Aim of the exercise
Everything in the listing should be set down exactly, apart from the pictures.

Dataset extract
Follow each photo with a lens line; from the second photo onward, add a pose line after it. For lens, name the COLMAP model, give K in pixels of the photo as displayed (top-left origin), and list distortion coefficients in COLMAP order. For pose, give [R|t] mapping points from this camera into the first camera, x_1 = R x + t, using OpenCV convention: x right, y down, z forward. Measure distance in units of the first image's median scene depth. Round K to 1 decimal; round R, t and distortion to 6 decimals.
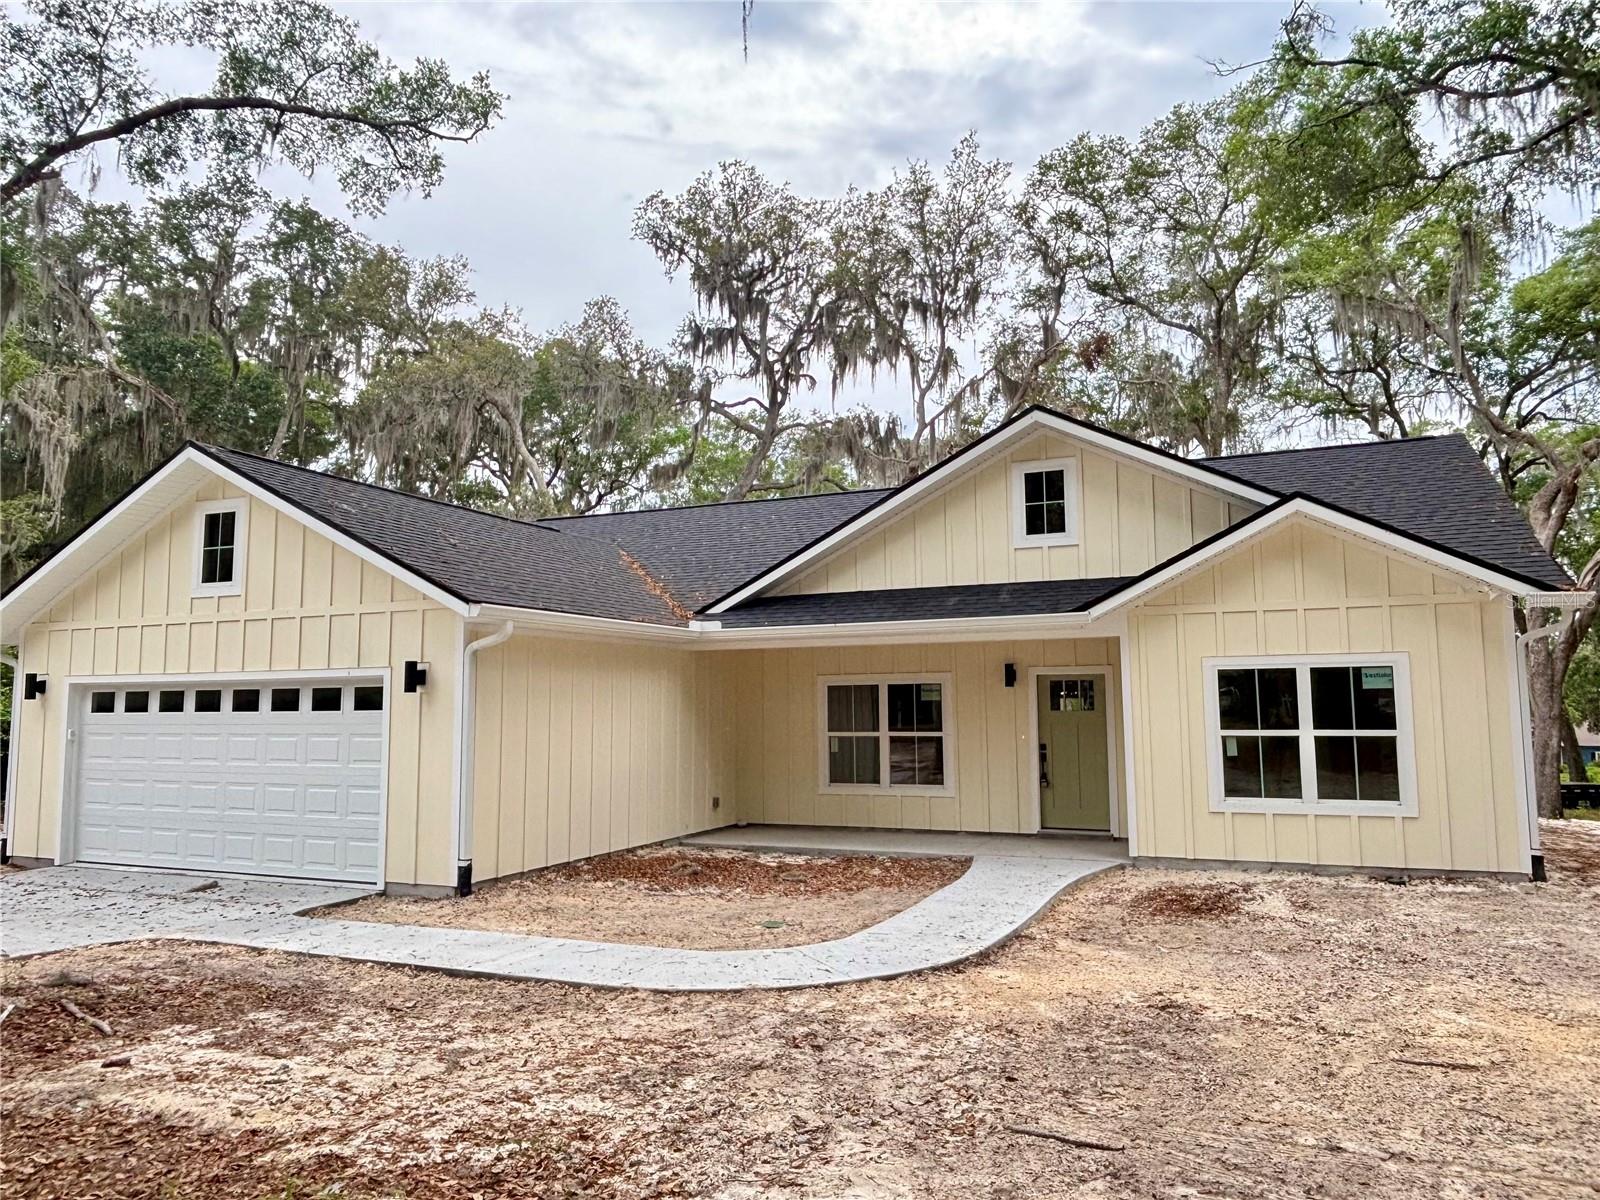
lens RADIAL K [[1098.0, 0, 794.4], [0, 1098.0, 598.3], [0, 0, 1]] dist [0.051495, -0.062636]
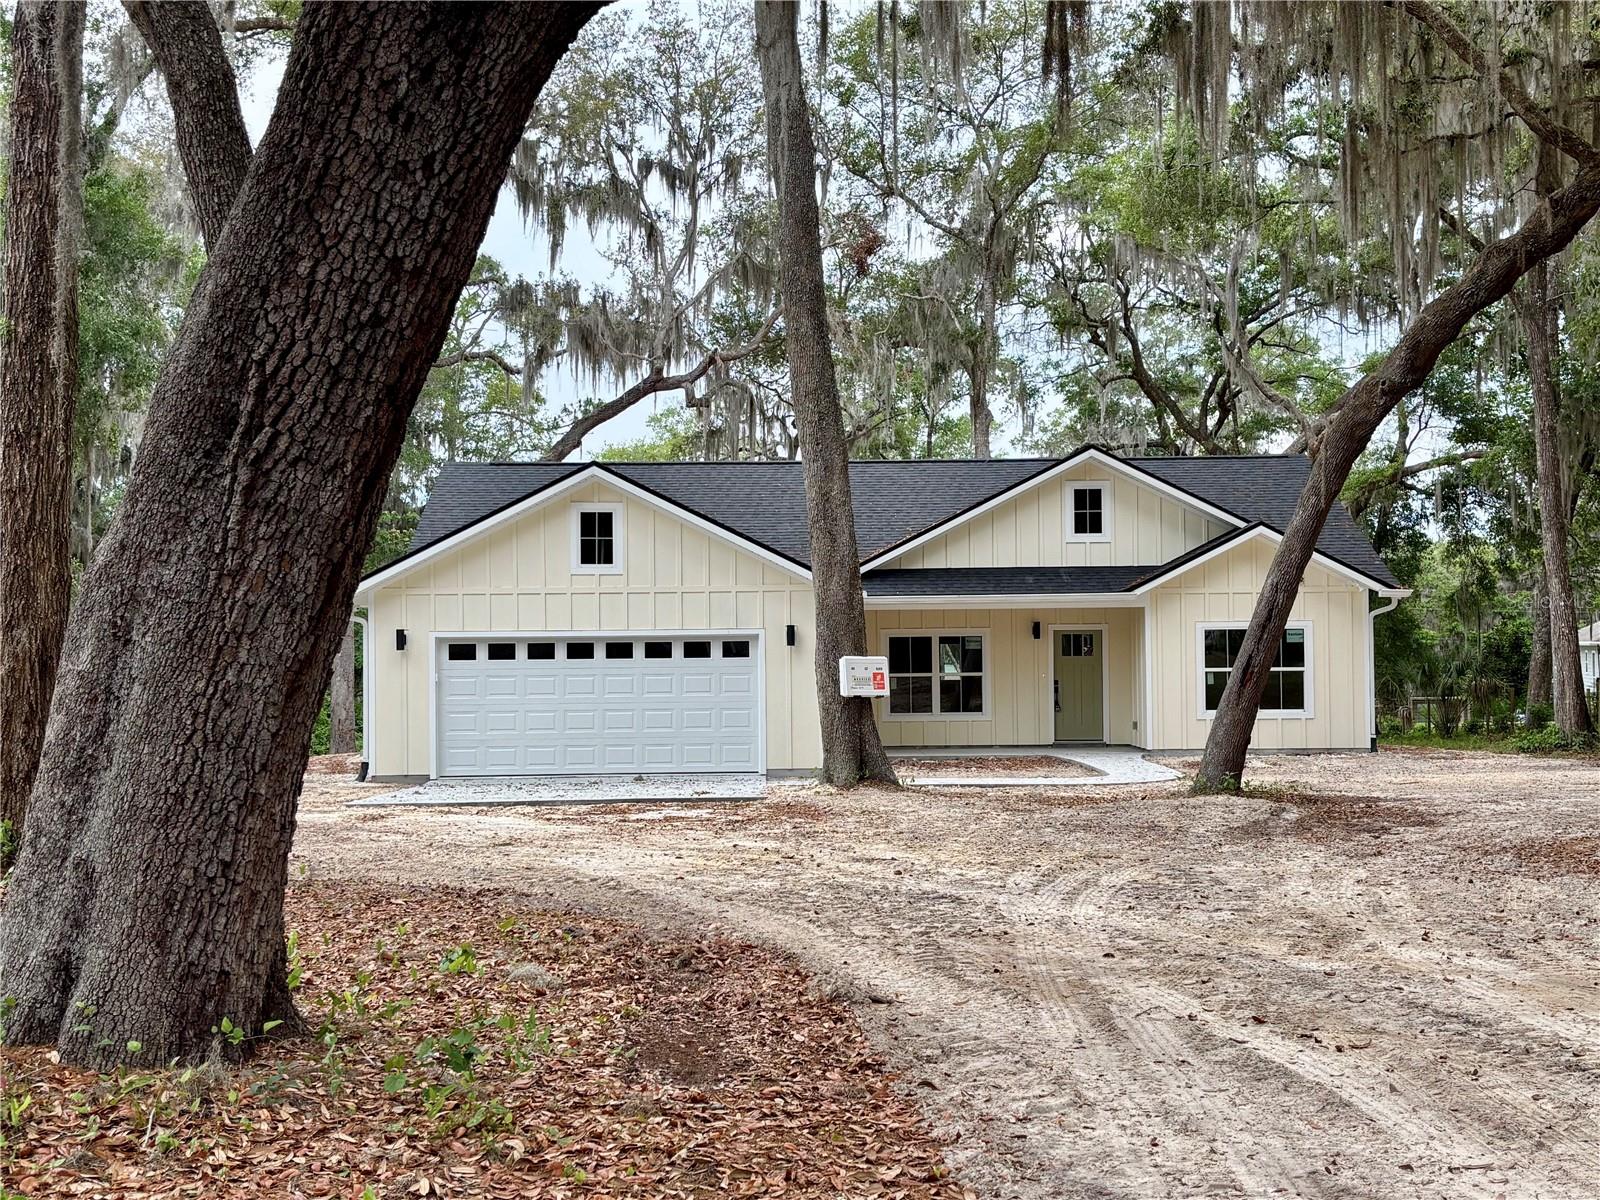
lens RADIAL K [[1955.1, 0, 800.0], [0, 1955.1, 600.0], [0, 0, 1]] dist [0.167586, -0.000043]
pose [[0.908348, 0.008406, 0.418131, -0.407273], [-0.038964, 0.997150, 0.064599, -0.042234], [-0.416396, -0.074971, 0.906087, -0.401632]]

Output for this task
Follow each photo with a lens line; from the second photo onward, add a pose line after it. For lens, name the COLMAP model, give K in pixels of the photo as displayed (top-left origin), and list distortion coefficients in COLMAP order. For pose, give [R|t] mapping points from this camera into the first camera, x_1 = R x + t, using OpenCV convention: x right, y down, z forward. Measure distance in units of the first image's median scene depth. Round K to 1 decimal; round R, t and distortion to 6 decimals.
lens RADIAL K [[1098.0, 0, 794.4], [0, 1098.0, 598.3], [0, 0, 1]] dist [0.051495, -0.062636]
lens RADIAL K [[1955.1, 0, 800.0], [0, 1955.1, 600.0], [0, 0, 1]] dist [0.167586, -0.000043]
pose [[0.908348, 0.008406, 0.418131, -0.407273], [-0.038964, 0.997150, 0.064599, -0.042234], [-0.416396, -0.074971, 0.906087, -0.401632]]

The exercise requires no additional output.